▶ **WHAT YOU NEED TO DO**
Find the word "value" in the records and copy every line where it occurs.

[Items from a dataset]
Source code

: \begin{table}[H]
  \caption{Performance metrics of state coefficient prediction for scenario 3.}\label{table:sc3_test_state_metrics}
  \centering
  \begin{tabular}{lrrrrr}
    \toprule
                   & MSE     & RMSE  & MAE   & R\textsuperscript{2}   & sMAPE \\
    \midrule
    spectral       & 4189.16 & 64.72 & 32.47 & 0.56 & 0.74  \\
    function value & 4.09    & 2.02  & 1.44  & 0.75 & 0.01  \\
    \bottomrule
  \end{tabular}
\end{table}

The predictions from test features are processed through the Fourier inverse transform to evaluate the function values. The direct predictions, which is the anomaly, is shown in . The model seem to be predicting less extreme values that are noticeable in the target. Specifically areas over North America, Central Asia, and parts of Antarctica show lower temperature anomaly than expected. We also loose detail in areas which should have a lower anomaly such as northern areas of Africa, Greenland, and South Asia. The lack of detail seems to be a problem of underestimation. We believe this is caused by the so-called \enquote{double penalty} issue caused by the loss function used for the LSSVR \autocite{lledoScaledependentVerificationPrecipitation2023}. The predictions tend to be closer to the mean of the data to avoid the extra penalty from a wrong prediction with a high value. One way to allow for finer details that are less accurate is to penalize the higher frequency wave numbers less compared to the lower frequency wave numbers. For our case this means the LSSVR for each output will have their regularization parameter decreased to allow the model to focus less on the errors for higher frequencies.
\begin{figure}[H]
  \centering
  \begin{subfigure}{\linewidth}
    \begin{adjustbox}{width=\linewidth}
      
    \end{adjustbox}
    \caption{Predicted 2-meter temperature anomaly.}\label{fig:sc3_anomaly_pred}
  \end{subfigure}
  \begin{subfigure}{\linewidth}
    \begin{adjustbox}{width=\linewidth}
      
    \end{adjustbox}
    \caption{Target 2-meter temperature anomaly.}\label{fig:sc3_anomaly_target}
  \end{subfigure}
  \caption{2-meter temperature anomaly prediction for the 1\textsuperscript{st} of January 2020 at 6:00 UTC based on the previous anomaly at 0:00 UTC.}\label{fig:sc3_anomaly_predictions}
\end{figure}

▶ **SOLUTION TO THIS PROBLEM**
    function value & 4.09    & 2.02  & 1.44  & 0.75 & 0.01  \\
The predictions from test features are processed through the Fourier inverse transform to evaluate the function values. The direct predictions, which is the anomaly, is shown in . The model seem to be predicting less extreme values that are noticeable in the target. Specifically areas over North America, Central Asia, and parts of Antarctica show lower temperature anomaly than expected. We also loose detail in areas which should have a lower anomaly such as northern areas of Africa, Greenland, and South Asia. The lack of detail seems to be a problem of underestimation. We believe this is caused by the so-called \enquote{double penalty} issue caused by the loss function used for the LSSVR \autocite{lledoScaledependentVerificationPrecipitation2023}. The predictions tend to be closer to the mean of the data to avoid the extra penalty from a wrong prediction with a high value. One way to allow for finer details that are less accurate is to penalize the higher frequency wave numbers less compared to the lower frequency wave numbers. For our case this means the LSSVR for each output will have their regularization parameter decreased to allow the model to focus less on the errors for higher frequencies.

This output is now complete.